Keinginan untuk memperluas pasar di dua negara tersebut, menurut dia, tidak masuk akal. Tesla sudah menguasai konsumen kendaraan listrik di Negeri Abang Sam. Lalu, Wuling Motors mendominasi di Negeri Panda. 

Ahok justru mendorong potensi dalam negeri. Selama ini pengembangan kendaraan listrik domestik sudah dikerjakan oleh Institut Teknologi Sepuluh November (ITS). “Kalau Anda masih kurang mengerti, kenapa enggak mengajak Wuling, seperti Hyundai menjadi Bimantara,” ucapnya. 

Kritik itu lalu berbalas teguran dari Menteri Investasi dan Kepala Badan Koordinasi Penanaman Modal (BKPM) Bahlil Lahadalia. “Yang tidak setuju dengan pikiran besar transformasi ekonomi ini, saya harap agar minggir,” katanya pada Rabu lalu. “Kita mau maju terus sebagai negara. Jangan halangi konsep negara.”

Selama ini upaya pengembangan kendaraan listrik, menurut dia, tidak berjalan mulus. Salah satunya adalah karena ada oknum yang menghalangi. "Kalau mau bangun negara, jangan seperti rumah kos tapi harus berpikir gede. Kalau enggak bangun sendiri atau akuisisi yang sudah punya,” katanya.
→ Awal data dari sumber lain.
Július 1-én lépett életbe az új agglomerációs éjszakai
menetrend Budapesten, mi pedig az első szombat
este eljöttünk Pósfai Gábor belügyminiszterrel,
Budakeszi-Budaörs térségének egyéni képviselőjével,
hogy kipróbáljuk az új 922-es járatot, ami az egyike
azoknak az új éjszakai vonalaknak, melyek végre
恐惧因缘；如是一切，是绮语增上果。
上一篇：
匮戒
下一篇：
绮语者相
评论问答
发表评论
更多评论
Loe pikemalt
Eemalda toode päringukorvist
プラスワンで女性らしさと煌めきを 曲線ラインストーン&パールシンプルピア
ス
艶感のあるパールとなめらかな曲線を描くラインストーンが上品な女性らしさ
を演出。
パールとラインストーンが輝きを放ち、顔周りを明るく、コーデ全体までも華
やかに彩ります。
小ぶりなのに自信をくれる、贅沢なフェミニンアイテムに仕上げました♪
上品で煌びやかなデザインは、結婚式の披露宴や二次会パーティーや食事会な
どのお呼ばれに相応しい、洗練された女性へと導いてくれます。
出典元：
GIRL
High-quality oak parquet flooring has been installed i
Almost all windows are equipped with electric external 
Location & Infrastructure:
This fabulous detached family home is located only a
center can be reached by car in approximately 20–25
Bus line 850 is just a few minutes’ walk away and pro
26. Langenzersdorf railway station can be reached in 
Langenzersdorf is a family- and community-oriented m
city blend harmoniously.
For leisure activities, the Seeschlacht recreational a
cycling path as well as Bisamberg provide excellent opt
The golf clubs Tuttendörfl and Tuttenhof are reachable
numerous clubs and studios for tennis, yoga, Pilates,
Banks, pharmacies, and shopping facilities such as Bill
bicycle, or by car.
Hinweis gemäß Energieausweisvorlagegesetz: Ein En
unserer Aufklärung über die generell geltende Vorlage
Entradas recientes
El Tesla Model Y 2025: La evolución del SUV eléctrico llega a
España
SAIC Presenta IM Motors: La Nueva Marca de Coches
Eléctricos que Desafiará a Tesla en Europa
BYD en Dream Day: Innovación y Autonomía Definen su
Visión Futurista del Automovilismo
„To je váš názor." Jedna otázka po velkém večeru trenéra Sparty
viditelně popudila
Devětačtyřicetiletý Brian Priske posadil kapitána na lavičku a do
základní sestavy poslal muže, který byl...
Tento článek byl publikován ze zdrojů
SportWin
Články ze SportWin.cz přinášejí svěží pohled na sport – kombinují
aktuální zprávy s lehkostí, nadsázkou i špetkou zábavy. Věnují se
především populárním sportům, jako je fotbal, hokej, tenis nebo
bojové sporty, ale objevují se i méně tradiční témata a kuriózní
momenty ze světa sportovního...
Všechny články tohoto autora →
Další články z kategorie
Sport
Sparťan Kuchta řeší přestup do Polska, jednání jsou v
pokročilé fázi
Di tengah kisruh tersebut, dua direktur utama perusahaan pelat merah yang tergabung dalam IBC dicopot. Pertama, Direktur Utama MIND ID yang berganti dari Orias Petrus Moedak menjadi Hendi Prio Santoso (sebelumnya Direktur Utama Semen Indonesia).

Yang teranyar, pada awal pekan ini Zulkifli Zaini dicopot dari jabatan Direktur Utama PLN. Penggantinya adalah Darmawan Prasodjo yang sebelumnya menjadi Wakil Direktur Utama PLN.